INFORMATION GIVEN
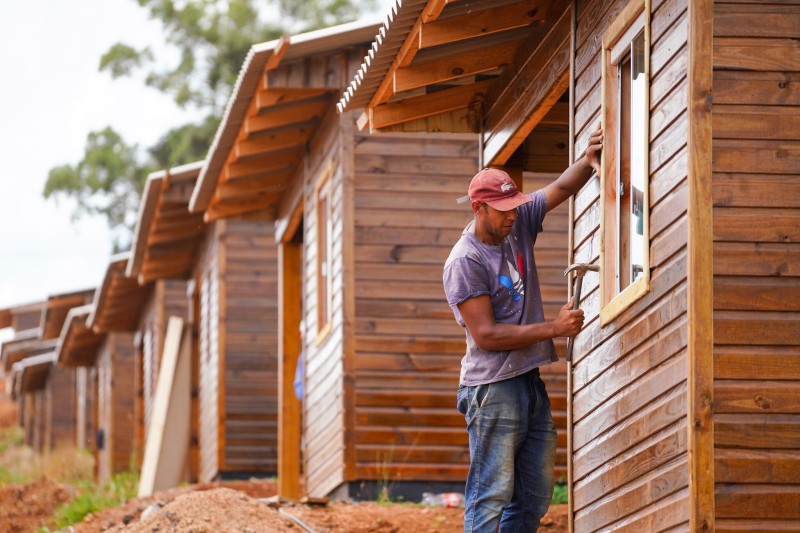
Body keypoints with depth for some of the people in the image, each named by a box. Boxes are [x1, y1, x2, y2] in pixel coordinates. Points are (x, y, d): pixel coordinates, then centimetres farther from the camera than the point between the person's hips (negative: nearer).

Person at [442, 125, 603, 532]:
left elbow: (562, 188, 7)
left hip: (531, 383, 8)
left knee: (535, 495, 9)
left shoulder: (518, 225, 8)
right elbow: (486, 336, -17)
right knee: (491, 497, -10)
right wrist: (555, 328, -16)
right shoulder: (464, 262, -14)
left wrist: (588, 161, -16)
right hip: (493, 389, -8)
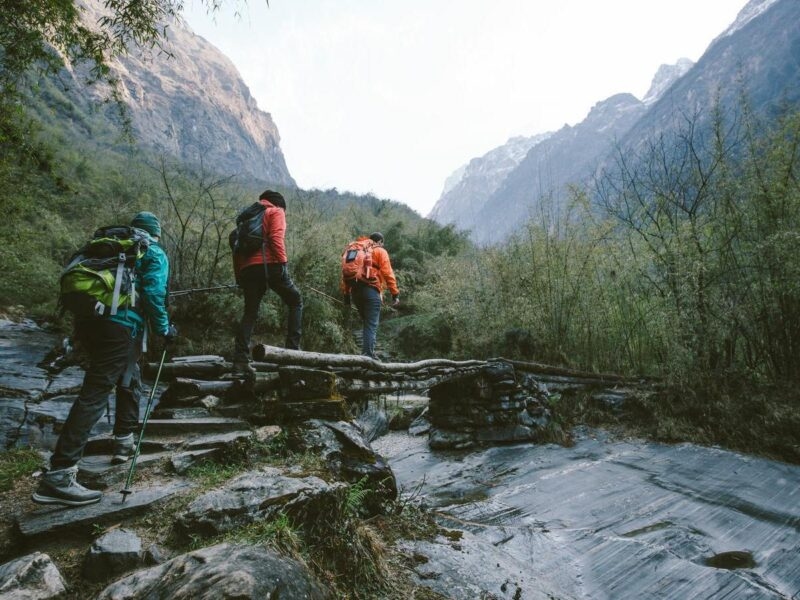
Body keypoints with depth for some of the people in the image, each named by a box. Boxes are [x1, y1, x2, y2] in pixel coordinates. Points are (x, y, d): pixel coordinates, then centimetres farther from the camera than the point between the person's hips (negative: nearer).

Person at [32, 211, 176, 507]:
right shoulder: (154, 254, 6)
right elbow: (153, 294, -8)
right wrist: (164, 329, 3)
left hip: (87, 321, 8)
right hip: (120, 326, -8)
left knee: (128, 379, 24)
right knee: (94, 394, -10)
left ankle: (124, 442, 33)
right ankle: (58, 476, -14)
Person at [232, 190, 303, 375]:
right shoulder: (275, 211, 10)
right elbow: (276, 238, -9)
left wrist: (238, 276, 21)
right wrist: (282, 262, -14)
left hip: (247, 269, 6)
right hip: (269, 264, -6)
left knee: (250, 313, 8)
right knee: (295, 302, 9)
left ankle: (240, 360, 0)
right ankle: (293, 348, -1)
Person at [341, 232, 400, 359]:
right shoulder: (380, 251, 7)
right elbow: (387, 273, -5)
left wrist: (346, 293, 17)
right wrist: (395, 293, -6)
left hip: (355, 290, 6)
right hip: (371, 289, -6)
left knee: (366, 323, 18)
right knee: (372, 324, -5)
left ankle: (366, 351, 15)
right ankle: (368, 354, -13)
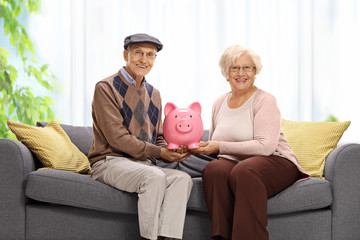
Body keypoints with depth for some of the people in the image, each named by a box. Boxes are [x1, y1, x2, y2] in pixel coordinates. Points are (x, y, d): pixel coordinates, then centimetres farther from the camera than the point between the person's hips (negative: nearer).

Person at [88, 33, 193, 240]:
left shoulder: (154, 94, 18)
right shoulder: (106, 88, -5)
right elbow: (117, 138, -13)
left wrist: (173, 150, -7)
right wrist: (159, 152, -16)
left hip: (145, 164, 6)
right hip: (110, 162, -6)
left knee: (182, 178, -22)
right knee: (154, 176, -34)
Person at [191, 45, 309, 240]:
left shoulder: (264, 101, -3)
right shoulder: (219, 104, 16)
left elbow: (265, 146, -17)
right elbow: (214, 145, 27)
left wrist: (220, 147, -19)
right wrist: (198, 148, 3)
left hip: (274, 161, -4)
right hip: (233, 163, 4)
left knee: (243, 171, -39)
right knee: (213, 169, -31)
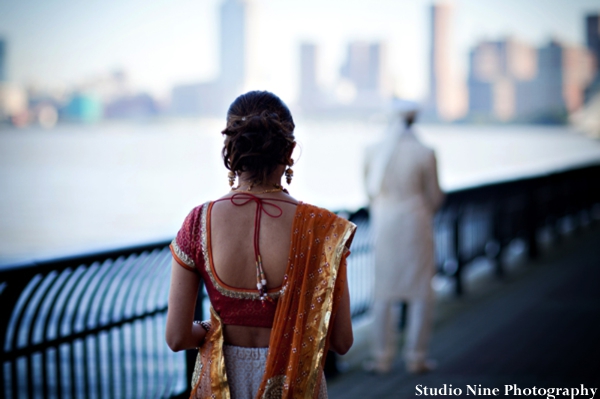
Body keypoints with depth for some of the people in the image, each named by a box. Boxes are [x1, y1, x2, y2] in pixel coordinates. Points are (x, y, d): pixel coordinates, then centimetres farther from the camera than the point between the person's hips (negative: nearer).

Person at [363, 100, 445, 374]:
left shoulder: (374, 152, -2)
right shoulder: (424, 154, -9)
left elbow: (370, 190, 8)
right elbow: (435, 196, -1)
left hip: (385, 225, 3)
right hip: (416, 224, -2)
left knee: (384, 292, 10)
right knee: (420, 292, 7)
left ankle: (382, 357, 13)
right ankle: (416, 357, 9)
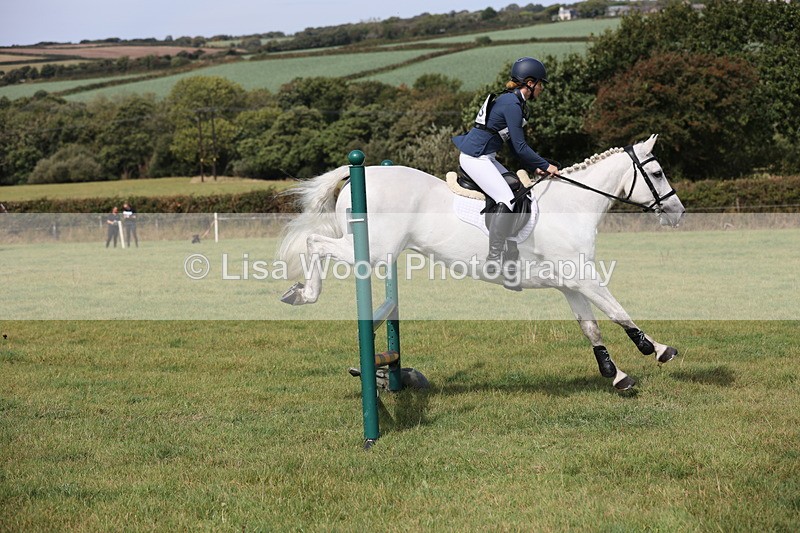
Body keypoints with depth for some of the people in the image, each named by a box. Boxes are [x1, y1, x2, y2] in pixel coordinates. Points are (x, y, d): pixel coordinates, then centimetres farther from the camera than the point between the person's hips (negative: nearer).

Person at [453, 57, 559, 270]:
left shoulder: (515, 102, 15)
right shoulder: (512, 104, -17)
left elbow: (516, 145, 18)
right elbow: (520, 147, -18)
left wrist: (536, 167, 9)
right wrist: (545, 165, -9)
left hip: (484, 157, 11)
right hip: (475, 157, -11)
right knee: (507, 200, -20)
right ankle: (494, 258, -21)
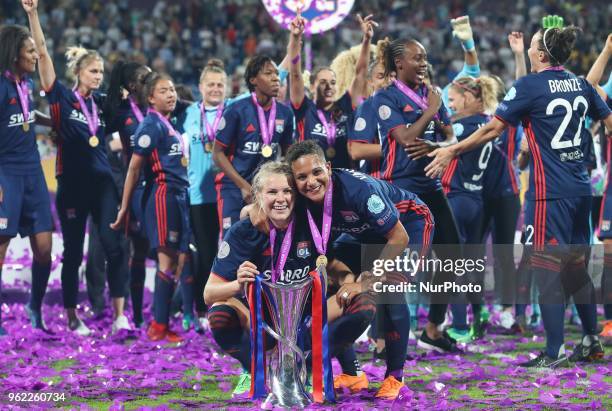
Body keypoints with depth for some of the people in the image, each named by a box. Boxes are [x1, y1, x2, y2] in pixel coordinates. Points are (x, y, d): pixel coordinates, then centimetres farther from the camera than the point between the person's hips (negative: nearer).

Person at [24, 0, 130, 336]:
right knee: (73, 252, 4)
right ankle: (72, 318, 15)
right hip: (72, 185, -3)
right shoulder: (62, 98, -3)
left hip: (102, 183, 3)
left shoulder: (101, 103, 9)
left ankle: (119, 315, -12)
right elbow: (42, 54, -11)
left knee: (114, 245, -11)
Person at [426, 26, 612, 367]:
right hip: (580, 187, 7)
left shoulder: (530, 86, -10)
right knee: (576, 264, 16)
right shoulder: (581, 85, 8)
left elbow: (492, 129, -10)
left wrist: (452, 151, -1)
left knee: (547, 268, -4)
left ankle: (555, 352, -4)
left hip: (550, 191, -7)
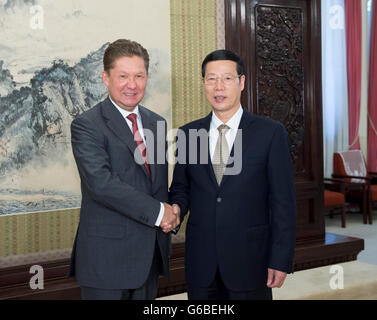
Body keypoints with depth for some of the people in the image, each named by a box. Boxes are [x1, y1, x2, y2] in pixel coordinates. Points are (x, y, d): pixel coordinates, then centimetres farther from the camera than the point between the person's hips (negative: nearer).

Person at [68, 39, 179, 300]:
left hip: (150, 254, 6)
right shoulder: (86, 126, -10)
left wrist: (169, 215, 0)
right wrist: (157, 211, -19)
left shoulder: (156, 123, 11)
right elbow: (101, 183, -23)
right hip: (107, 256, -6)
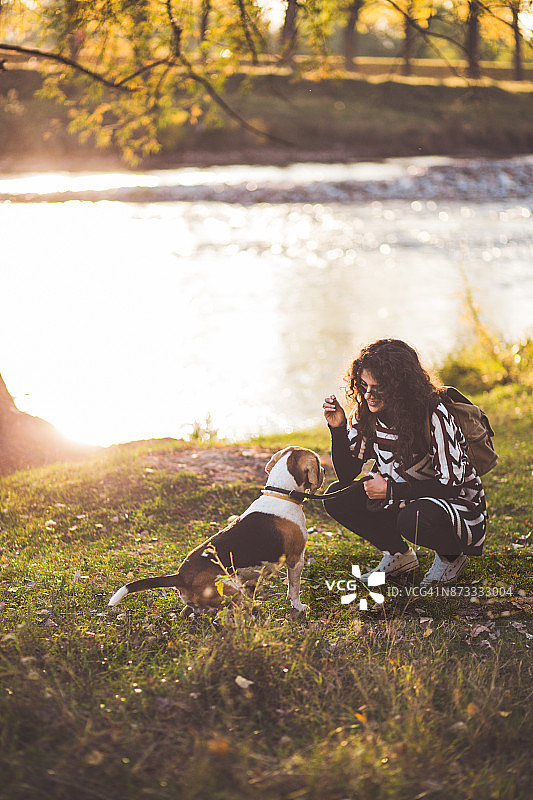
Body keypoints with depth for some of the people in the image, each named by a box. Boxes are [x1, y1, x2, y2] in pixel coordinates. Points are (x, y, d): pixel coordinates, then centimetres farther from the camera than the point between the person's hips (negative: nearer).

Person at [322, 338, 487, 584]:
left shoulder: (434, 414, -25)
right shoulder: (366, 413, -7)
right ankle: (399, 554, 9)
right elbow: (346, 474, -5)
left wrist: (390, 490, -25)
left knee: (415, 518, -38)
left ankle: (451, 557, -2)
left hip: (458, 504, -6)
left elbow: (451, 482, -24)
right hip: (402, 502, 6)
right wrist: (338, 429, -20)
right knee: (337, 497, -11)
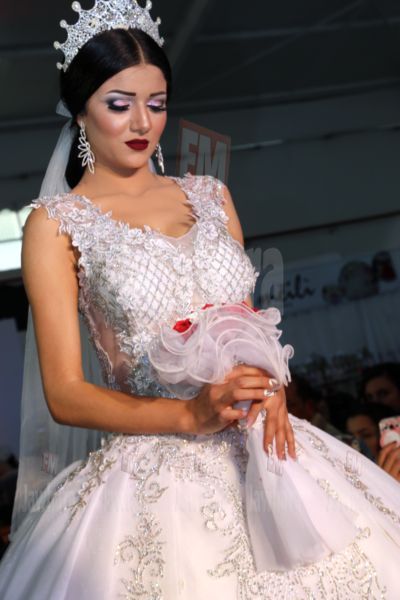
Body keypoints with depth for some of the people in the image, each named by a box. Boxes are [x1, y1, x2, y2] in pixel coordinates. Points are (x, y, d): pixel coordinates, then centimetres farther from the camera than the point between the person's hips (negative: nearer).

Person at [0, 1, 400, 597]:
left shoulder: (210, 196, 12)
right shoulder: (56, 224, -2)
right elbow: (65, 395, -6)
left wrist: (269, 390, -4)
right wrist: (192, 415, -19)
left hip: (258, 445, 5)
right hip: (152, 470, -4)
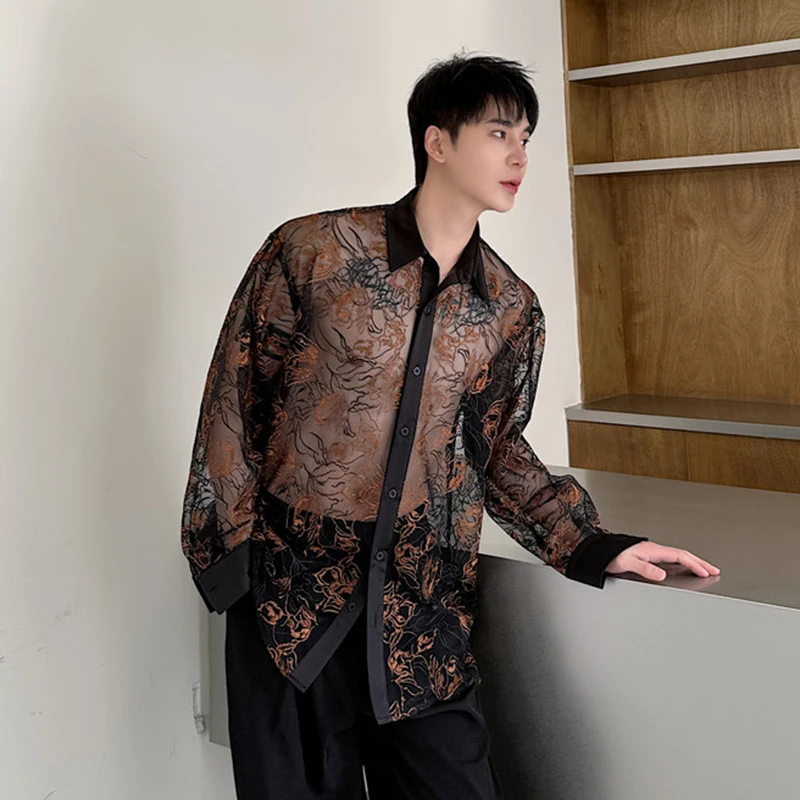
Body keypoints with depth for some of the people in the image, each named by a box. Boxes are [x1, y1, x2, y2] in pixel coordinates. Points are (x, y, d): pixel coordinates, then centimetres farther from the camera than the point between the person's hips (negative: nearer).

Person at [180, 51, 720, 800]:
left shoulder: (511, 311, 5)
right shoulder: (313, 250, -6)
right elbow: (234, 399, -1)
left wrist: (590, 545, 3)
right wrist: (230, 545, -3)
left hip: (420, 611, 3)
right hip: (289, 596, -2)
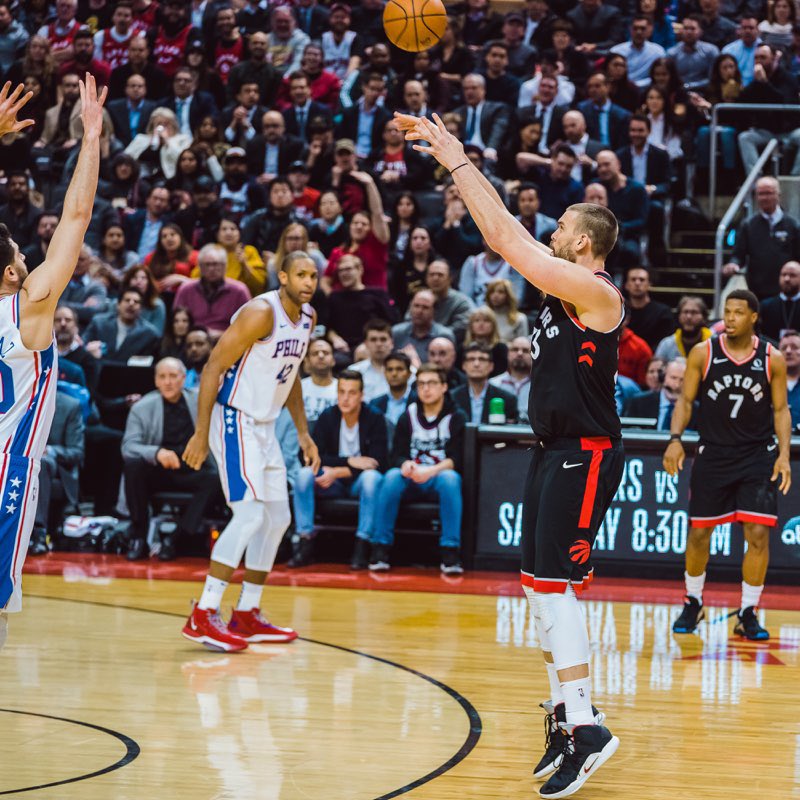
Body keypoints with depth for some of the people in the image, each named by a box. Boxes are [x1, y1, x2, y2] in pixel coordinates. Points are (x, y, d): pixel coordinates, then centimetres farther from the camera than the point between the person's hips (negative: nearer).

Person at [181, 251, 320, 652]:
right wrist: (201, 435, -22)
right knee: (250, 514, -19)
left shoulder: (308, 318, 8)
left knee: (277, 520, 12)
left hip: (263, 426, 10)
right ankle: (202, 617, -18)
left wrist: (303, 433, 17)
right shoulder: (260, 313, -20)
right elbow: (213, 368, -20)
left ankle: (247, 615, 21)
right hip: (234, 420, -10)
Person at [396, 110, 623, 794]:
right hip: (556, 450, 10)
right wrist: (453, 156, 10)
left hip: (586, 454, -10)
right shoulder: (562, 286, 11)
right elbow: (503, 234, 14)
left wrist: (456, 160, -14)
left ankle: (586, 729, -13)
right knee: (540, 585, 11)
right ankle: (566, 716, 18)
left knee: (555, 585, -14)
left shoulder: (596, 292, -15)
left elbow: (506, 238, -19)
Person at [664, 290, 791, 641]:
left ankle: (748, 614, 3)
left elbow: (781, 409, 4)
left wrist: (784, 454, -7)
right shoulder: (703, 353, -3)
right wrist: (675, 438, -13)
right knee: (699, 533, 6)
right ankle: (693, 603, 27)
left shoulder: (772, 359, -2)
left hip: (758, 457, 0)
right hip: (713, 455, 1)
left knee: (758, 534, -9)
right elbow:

INSTRUCTIONS TO FOLLOW
Take the lines above starting at the one containing "left hip: (385, 225, 3)" and ending at the one containing "left shoulder: (515, 102, 15)", and print them again exactly, without pictures.

SOLUTION FOR THIS TASK
left hip: (385, 225, 3)
right hip: (416, 224, -2)
left knee: (384, 292, 10)
right knee: (420, 292, 7)
left ankle: (382, 357, 13)
right ankle: (416, 357, 9)
Body keypoints with depth for some of the people in the image, each named by a box. Boxes are [x1, y1, x2, y2] in pixel coordinates. Points are (x, y, d): pixel coordinates, then centimetres farther from the camera than the point between the person's hips (negative: nearer).

Person at [453, 57, 559, 270]:
left shoulder: (515, 102, 15)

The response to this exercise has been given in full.